In the mean time, if I have any signs of labour, I have to go straight in to triage to be assessed. They would rather I came in on false alarms and they sent me home again than risk a home/car birth, which I can understand if twin 1 is breech. A twin breech home birth would be one step too far in her opinion, and I have to say that would scare me too I think! This is totally different from when I had the boys – the birth centre didn’t want us getting there too early and nearly sent us away again with Andrew, but thankfully they didn’t as he was born about an hour and a half later, and we only just made it there at all for Joel.
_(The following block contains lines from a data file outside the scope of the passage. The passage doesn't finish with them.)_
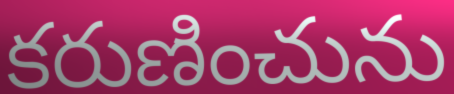
కరుణించును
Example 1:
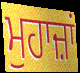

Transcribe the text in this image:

ਮੁਹਾਜ਼ਾਂ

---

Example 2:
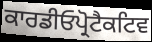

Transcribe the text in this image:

ਕਾਰਡੀਓਪ੍ਰੋਟੈਕਟਿਵ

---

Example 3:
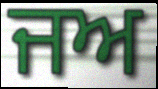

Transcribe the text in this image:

ਜਅ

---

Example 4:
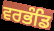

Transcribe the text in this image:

ਵਰਭੰਡਿ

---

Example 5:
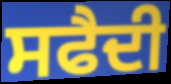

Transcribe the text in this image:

ਸਫੈਦੀ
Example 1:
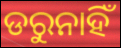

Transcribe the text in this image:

ଡରୁନାହିଁ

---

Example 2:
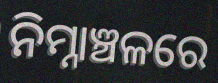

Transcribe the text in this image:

ନିମ୍ନାଞ୍ଚଳରେ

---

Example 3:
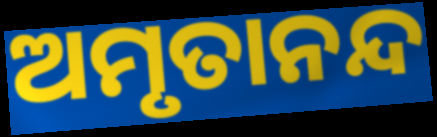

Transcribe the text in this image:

ଅମୃତାନନ୍ଦ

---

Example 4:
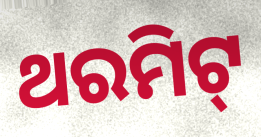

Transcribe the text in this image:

ଥରମିଟ୍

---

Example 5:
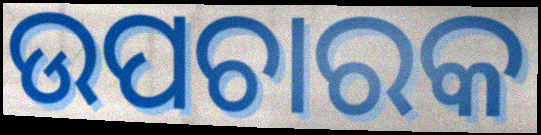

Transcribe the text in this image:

ଉପଚାରକ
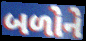
બળોને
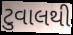
ટુવાલથી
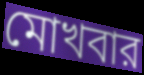
মোখবার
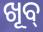
ଖୂବ୍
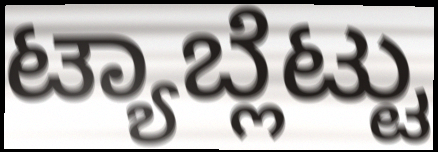
ಟ್ಯಾಬ್ಲೆಟ್ಟು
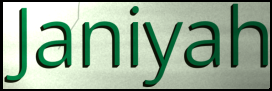
Janiyah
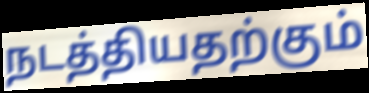
நடத்தியதற்கும்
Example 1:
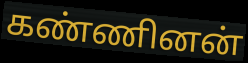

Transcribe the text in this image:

கண்ணினன்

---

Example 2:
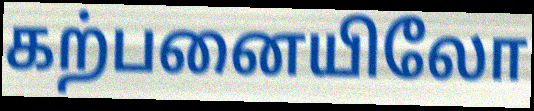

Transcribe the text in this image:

கற்பனையிலோ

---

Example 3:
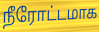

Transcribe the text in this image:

நீரோட்டமாக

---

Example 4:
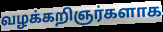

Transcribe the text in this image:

வழக்கறிஞர்களாக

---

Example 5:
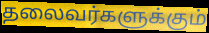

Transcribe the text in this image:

தலைவர்களுக்கும்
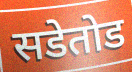
सडेतोड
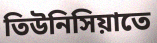
তিউনিসিয়াতে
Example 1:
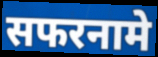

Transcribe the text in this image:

सफरनामे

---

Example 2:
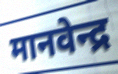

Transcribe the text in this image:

मानवेन्द्र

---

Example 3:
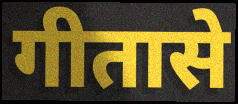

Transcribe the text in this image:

गीतासे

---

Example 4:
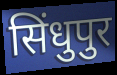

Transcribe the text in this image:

सिंधुपुर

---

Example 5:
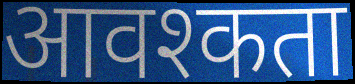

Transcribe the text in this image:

आवश्कता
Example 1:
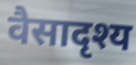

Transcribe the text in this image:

वैसादृश्य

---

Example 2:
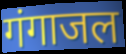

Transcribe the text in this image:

गंगाजल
I came out of the appointment feeling much more positive than just after the scan which had made me fear the worst for lack of birth options. I’m praying that at least twin 1 will turn, and there is a team of friends at church who are praying the same. But if this is how it’s meant to be, I’m feeling confident in my ability to breech birth if all goes as quickly as before, and I have a sense of peace surrounding the fact that it’s not in my hands – what happens, happens. The position of twin 2 is less important at this stage because they often turn once twin 1 is out anyway.
So going into this week I’m trying to continue getting the balance right between rest and activity. I hope that swimming, yoga and spending time on all fours using my birth ball for support will give the babies as much room to turn as possible, though I know it’s getting less likely that they will. I’m still feeling nauseous and have to lie down for a rest in the afternoon and evening otherwise I think I’ll be sick. But I’m really holding onto the fact that it’s really not long to go now. If anyone used to watch the comedy quiz show Shooting Stars, I have this line from it in my head: “We don’t know how much time we’ve got, but when the time’s up you’ll hear this noise….. argh!” We’re living life on the edge right now!